It’s coming! Finally! And according to White House press secretary Jay Carney, it will be mind-blowing!
The Arizona Daily Star summarizes the basics of we know so far of the budget proposal that President Obama will release more than two months behind the schedule set by law on Wednesday, April 10th:
The plan, if ever enacted, could touch almost all Americans. The rich would see tax increases, the poor and the elderly would get smaller annual increases in their benefits, and middle-income taxpayers would slip into higher tax brackets despite Obama’s repeated vows not to add to the tax burden of the middle class.
His proposed changes, once phased in, would mean a cut in Social Security benefits of nearly $1,000 a year for an average 85-year-old, smaller cuts for younger retirees.
Less than a day later, President Obama is already beginning to distance himself from his budget proposal, as reported by the Washington Post.
WASHINGTON—Confronting bipartisan criticism, President Barack Obama conceded Saturday his proposed budget is not his “ideal plan” but said it offers “tough reforms” to the nation’s benefit programs while closing loopholes for the wealthy, a mix that he argued will provide long-term deficit reduction without harming the economy.

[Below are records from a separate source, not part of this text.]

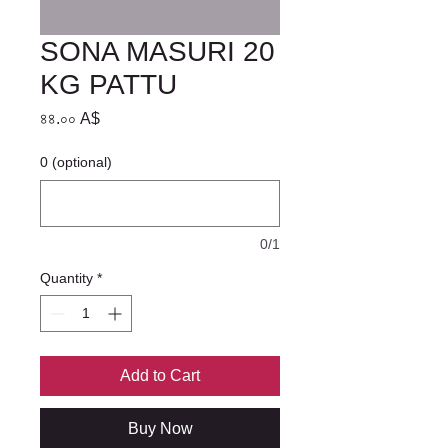
SONA MASURI 20
KG PATTU
Price
৪৪.০০ A$
0 (optional)
0/1
Quantity
*
Add to Cart
Buy Now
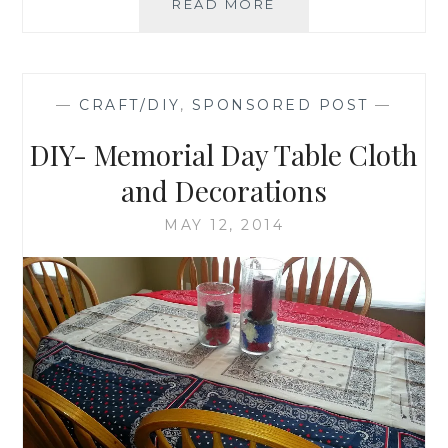
FATHER'S
READ MORE
DAY
DIY-
ETCHED
MONOGRAMMED
—
CRAFT/DIY
,
SPONSORED POST
—
BEER
GLASS
DIY- Memorial Day Table Cloth
and Decorations
MAY 12, 2014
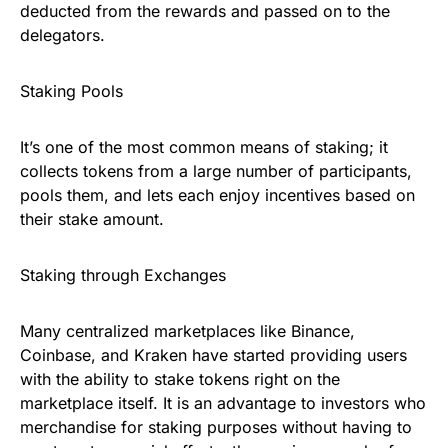
deducted from the rewards and passed on to the
delegators.
Staking Pools
It’s one of the most common means of staking; it
collects tokens from a large number of participants,
pools them, and lets each enjoy incentives based on
their stake amount.
Staking through Exchanges
Many centralized marketplaces like Binance,
Coinbase, and Kraken have started providing users
with the ability to stake tokens right on the
marketplace itself. It is an advantage to investors who
merchandise for staking purposes without having to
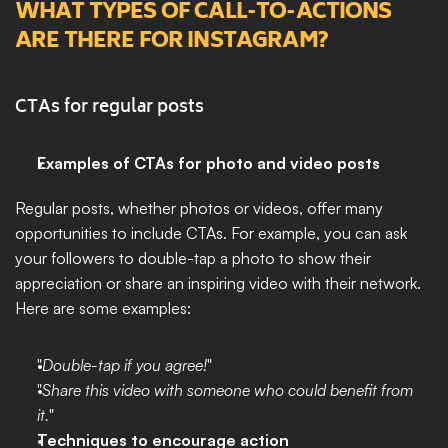
WHAT TYPES OF CALL-TO-ACTIONS 
ARE THERE FOR INSTAGRAM?
CTAs for regular posts
Examples of CTAs for photo and video posts
Regular posts, whether photos or videos, offer many 
opportunities to include CTAs. For example, you can ask 
your followers to double-tap a photo to show their 
appreciation or share an inspiring video with their network. 
Here are some examples:
"
Double-tap if you agree!
"
"
Share this video with someone who could benefit from 
it.
"
Techniques to encourage action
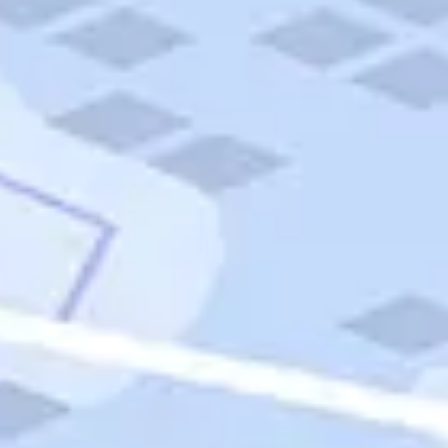
Quick Links
Carnival Cruises
Hilton Hotels
Italian Cuisine
Italy Tours
Marriott Hotels
Museums
Norwegian Cruises
Princess Cruises
Iceland Tours
Route 66
Royal Caribbean Cruises
Scenic Byways
Theme Parks
Tours & Sightseeing
Trafalgar Tours
USA Tours
Cruises
TripTik
More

Obama’s plan has two central features—$580 billion in new taxes that Republicans oppose and a new inflation formula, rejected by many liberals, that would reduce the annual cost of living adjustments for a broad swath of government programs, including Social Security and benefits for veterans.
The “new inflation formula” being referred to is what’s known as the “chained Consumer Price Index” (chained-CPI), which many economists argue better captures the actual reduction in the buying power of the U.S. dollar over time than the regular Consumer Price Index (CPI), which they argue overstates the actual amount of inflation in the U.S economy by a small, but consistent margin.

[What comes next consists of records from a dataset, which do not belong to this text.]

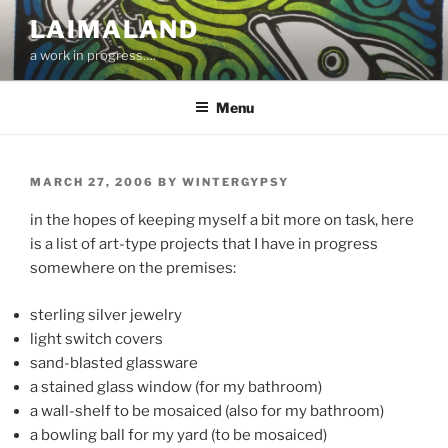
Skip
LAIMALAND
to
a work in progress….
content
Menu
POSTED
MARCH 27, 2006
BY
WINTERGYPSY
ON
in the hopes of keeping myself a bit more on task, here
is a list of art-type projects that I have in progress
somewhere on the premises:
sterling silver jewelry
light switch covers
sand-blasted glassware
a stained glass window (for my bathroom)
a wall-shelf to be mosaiced (also for my bathroom)
a bowling ball for my yard (to be mosaiced)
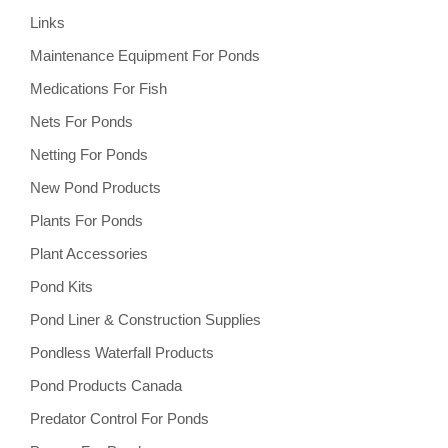
Links
Maintenance Equipment For Ponds
Medications For Fish
Nets For Ponds
Netting For Ponds
New Pond Products
Plants For Ponds
Plant Accessories
Pond Kits
Pond Liner & Construction Supplies
Pondless Waterfall Products
Pond Products Canada
Predator Control For Ponds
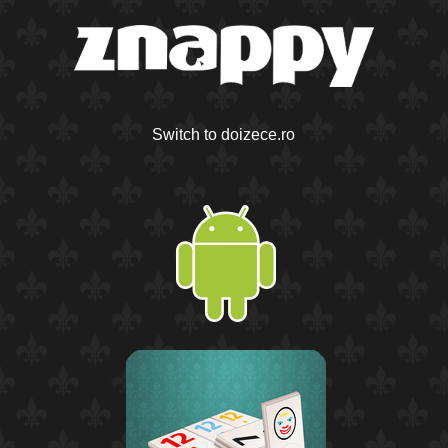
Switch to doizece.ro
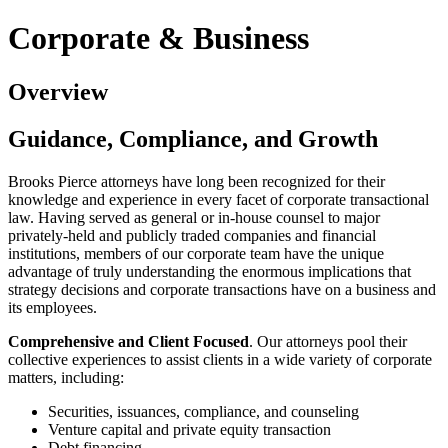
Corporate & Business
Overview
Guidance, Compliance, and Growth
Brooks Pierce attorneys have long been recognized for their
knowledge and experience in every facet of corporate transactional
law. Having served as general or in-house counsel to major
privately-held and publicly traded companies and financial
institutions, members of our corporate team have the unique
advantage of truly understanding the enormous implications that
strategy decisions and corporate transactions have on a business and
its employees.
Comprehensive and Client Focused
. Our attorneys pool their
collective experiences to assist clients in a wide variety of corporate
matters, including:
Securities, issuances, compliance, and counseling
Venture capital and private equity transaction
Debt financing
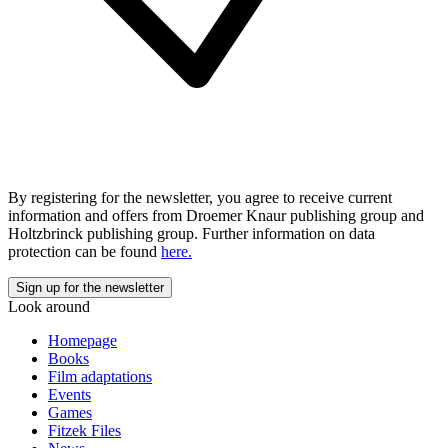
By registering for the newsletter, you agree to receive current
information and offers from Droemer Knaur publishing group and
Holtzbrinck publishing group. Further information on data
protection can be found
here.
Look around
Homepage
Books
Film adaptations
Events
Games
Fitzek Files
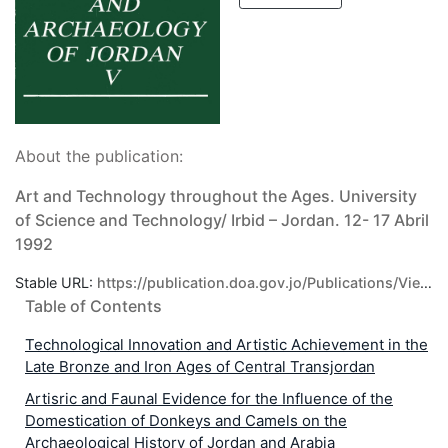
About the publication:
Art and Technology throughout the Ages. University
of Science and Technology/ Irbid – Jordan. 12- 17 Abril
1992
Stable URL:
https://publication.doa.gov.jo/Publications/ViewPublic/129
Table of Contents
Technological Innovation and Artistic Achievement in the
Late Bronze and Iron Ages of Central Transjordan
Artisric and Faunal Evidence for the Influence of the
Domestication of Donkeys and Camels on the
Archaeological History of Jordan and Arabia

MSNBC has a surprisingly good overview of how the change in the formula that the government uses to adjust for the effect of inflation on everything ranging from how income tax brackets are changed each year to the annual adjustments Medicare and Social Security benefits. Here is the example they provide for how an individual’s Social Security benefits would be affected:
Let’s say your monthly Social Security check last year was $2,000. Using the CPI, the Social Security Administration found that the cost of living adjustment for this year was 1.7 percent. To calculate your new social security check, you take last year’s check and multiply it by your cost of living adjustment (COLA) for this year. You then add the result to last year’s check to get the new number. So here we go: 2,000 x .017 = 34. Using the CPI, your monthly Social Security check would have increased from $2,000 to $2,034.
Using the chained CPI, your COLA comes out to .3 percentage points lower–so instead of 1.7 percent, it’s now 1.4. 2,000 X .014 = 28. Your monthly Social Security check is now $2,028–$72 less a year than you would be getting using the plain CPI formula. Sounds tiny? The switch could save $130 billion.
The $130 billion figure is the result of spreading this relatively small dollar reduction in the increase in an individual’s benefit reduction among the projected number of all Social Security beneficiaries over a 10 year period of time.
The effect over time is an important one to understand for why this approach is being considered. Here, at the 1.7% rate of inflation given by the regular CPI, the individual’s monthly Social Security benefit from MSNBC’s example would double in dollar value from $2,000 to $4,000 after approximately 42 years. At the 1.4% rate of inflation given by the chained-CPI, the individual’s monthly Social Security benefit would be $3,587 after 42 years, about 12% less than it would be using the regular CPI adjustment. Doubling the dollar value of the Social Security benefit would take an additional 9 years at the lower chained-CPI rate.
Multiplied by the number of all beneficiaries over all those years, and suddenly, we’re talking about a massive reduction in the amount of federal government spending over time.
The reform is being strongly opposed by the American Association of Retired Persons (AARP), the politically-active organization that derives approximately two-thirds of its revenue from insurance products purchased with the discretionary incomes of elderly Americans — especially those whose main source of income is Social Security. The President’s proposed change threatens to more than offset what the organization expects to gain financially from the passage of the Patient Protection and Affordable Care Act (a.k.a. “Obamacare”), which the AARP actively supported.